Mainland Chinese stocks were higher in Wednesday morning trade: The Shanghai Composite climbed about 0.6% while the Shenzhen Component advanced 0.515%. Hong Kong’s Hang Seng index rose 0.93% as shares of Alibaba jumped 4.74%.
China’s industrial output climbed 0.7% in May as compared with a year earlier, official data showed Wednesday, rising from the April’s 2.9% decline. The reading for May came in above expectations by analysts in a Reuters poll for a 0.7% drop.
Meanwhile, retail sales in May fell 6.7% year-on-year, better than the expected 7.1% fall predicted by analysts in a Reuters poll.
In Australia, the S&P/ASX 200 declined 0.18%. MSCI’s broadest index of Asia-Pacific shares outside Japan traded 0.26% higher.
Overnight on Wall Street, the S&P 500 fell deeper into bear market territory, declining 0.38% to 3,735.48. The Dow Jones Industrial Average shed 151.91 points, or 0.5%, to 30,364.83. The tech-heavy Nasdaq Composite outperformed, rising 0.18% to around 10,828.35.
The moves stateside came as U.S. Treasury yields rose again as investors anticipate more aggressive tightening policies from the Federal Reserve, which is set to announce its latest interest rate decision later Wednesday stateside.
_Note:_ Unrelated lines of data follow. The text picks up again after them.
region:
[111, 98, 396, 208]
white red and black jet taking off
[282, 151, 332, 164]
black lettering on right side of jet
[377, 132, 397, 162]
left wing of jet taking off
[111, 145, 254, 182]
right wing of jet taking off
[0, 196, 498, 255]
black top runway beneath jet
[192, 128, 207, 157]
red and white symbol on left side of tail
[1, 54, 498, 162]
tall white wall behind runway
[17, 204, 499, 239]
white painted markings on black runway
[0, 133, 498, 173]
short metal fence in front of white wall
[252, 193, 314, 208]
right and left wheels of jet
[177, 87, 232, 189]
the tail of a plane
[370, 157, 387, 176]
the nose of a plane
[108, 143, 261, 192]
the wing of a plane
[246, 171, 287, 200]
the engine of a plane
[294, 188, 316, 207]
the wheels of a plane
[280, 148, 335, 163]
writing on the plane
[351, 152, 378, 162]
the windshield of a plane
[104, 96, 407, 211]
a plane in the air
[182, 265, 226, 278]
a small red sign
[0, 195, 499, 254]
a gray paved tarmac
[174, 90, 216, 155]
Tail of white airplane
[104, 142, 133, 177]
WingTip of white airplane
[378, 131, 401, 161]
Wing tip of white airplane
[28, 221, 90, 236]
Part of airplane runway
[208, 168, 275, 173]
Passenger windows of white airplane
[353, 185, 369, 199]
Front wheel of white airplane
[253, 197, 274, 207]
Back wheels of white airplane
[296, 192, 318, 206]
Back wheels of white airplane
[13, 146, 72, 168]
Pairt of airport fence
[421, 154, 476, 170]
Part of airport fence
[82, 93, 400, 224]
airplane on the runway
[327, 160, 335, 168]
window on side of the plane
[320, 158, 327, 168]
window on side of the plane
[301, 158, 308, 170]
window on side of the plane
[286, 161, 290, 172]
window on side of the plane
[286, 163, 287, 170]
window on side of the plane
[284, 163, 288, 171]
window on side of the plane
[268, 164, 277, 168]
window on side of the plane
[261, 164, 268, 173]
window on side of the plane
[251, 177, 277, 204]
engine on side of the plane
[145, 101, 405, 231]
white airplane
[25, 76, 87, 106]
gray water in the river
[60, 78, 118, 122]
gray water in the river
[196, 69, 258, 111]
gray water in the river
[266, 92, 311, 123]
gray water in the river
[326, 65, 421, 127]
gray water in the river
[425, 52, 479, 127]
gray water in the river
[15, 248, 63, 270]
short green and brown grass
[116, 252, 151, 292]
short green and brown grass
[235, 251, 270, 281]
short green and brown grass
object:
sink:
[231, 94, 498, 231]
Markets are “convinced” that the Fed will hike rates by 75 basis points at the June FOMC meeting, Mizuho Bank’s Vishnu Varathan said in a note.
The market is betting on a more than 95% chance of a 75-basis-point rate hike, the biggest increase since 1994, according to the CME Group’s FedWatch tool. 1 basis point equals 0.01%.
“Bets are also mounting that July FOMC will deliver another 75bp hike,” said Vishnu, head of economics and strategy at the firm. “It appears 75 is the new 50.”
Wharton professor Jeremy Siegel told CNBC’s “Squawk Box Asia” that the market would be disappointed if the Fed only hiked rates by 50 basis points, deeming the central bank as being unaggressive in reining in inflation.
“The Fed needs to grab the narrative of inflation .. they know it is way too late. We got to go forceful right now,” said the finance professor at the Wharton School at the University of Pennsylvania.
The benchmark 10-year Treasury yield last stood at 3.429% — down from 3.48%, an 11-year high it reached on Tuesday. The 2-year rate was at 3.37%. Yields move inversely to prices. The 2-year and 10-year Treasury yield curve briefly inverted earlier this week as investors position for potentially aggressive monetary policy tightening to tame inflation.
The yield curve inversion is closely monitored by traders and is often viewed as an indicator of potential recession ahead.
Currencies and oil
The U.S. dollar index, which tracks the greenback against a basket of its peers, was at 105.207 after a recent bounce from levels below 105.
The Japanese yen traded at 135.18 per dollar, weaker as compared with levels below 135 seen against the greenback yesterday. The Australian dollar changed hands at $0.6909, struggling to recover after last week’s fall from levels above $0.72.
Oil prices were higher in the morning of Asia trading hours, with international benchmark Brent crude futures up 0.23% to $121.45 per barrel. U.S. crude futures also gained 0.23% to $119.20 per barrel.